[What you should do] Each line of the records that holds the word "high" should be copied out.

··· Task inputs

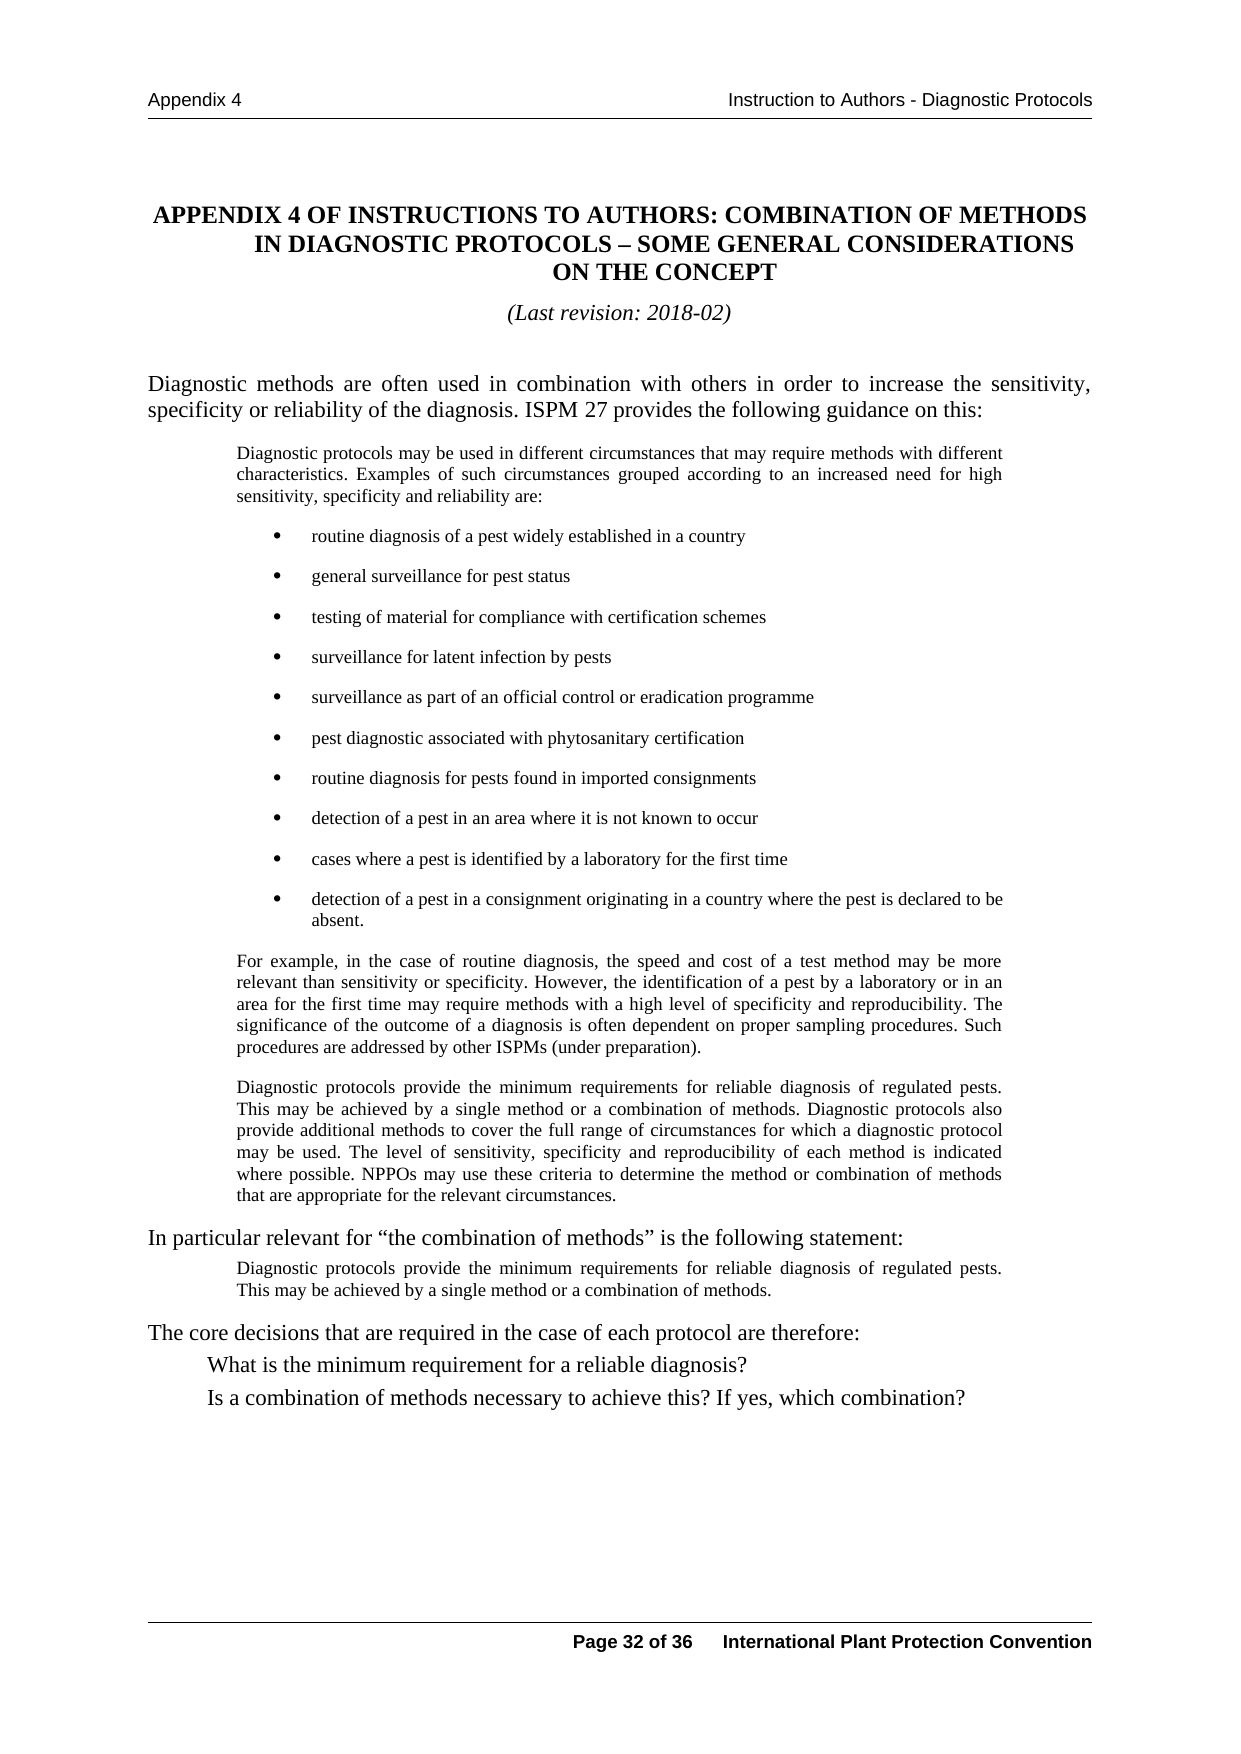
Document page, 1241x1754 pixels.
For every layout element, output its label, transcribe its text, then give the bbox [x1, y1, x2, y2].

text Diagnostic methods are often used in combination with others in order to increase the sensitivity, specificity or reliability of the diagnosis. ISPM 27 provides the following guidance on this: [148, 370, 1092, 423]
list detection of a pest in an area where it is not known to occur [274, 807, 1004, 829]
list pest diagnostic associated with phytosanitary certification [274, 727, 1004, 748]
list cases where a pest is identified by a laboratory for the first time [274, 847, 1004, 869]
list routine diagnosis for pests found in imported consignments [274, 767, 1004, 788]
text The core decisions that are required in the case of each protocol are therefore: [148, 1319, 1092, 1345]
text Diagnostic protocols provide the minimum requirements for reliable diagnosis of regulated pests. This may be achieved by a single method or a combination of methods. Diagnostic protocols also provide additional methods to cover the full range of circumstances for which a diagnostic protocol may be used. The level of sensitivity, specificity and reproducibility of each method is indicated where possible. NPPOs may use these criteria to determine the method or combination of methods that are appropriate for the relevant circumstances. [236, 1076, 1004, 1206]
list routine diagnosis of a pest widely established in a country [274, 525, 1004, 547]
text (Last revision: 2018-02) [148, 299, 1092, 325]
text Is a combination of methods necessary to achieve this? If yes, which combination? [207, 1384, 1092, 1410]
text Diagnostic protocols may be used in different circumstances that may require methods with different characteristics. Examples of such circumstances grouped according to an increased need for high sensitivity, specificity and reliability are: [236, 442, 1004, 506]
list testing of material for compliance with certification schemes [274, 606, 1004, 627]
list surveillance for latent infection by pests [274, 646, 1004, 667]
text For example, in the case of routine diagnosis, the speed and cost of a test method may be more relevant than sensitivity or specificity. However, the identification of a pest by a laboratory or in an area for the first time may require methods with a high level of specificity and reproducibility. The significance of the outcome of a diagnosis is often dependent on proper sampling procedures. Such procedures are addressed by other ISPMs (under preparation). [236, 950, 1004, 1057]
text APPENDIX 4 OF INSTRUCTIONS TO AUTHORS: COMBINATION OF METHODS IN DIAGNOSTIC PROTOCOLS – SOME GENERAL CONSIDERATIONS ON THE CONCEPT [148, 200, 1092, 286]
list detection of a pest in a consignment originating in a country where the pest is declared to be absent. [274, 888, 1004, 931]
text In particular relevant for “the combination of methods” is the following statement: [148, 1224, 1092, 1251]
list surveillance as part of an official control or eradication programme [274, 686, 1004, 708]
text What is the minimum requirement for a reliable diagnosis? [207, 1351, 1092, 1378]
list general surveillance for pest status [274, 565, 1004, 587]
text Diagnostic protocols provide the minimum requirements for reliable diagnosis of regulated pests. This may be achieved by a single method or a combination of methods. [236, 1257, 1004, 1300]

······

[Solution to the exercise]
text Diagnostic protocols may be used in different circumstances that may require methods with different characteristics. Examples of such circumstances grouped according to an increased need for high sensitivity, specificity and reliability are: [236, 442, 1004, 506]
text For example, in the case of routine diagnosis, the speed and cost of a test method may be more relevant than sensitivity or specificity. However, the identification of a pest by a laboratory or in an area for the first time may require methods with a high level of specificity and reproducibility. The significance of the outcome of a diagnosis is often dependent on proper sampling procedures. Such procedures are addressed by other ISPMs (under preparation). [236, 950, 1004, 1057]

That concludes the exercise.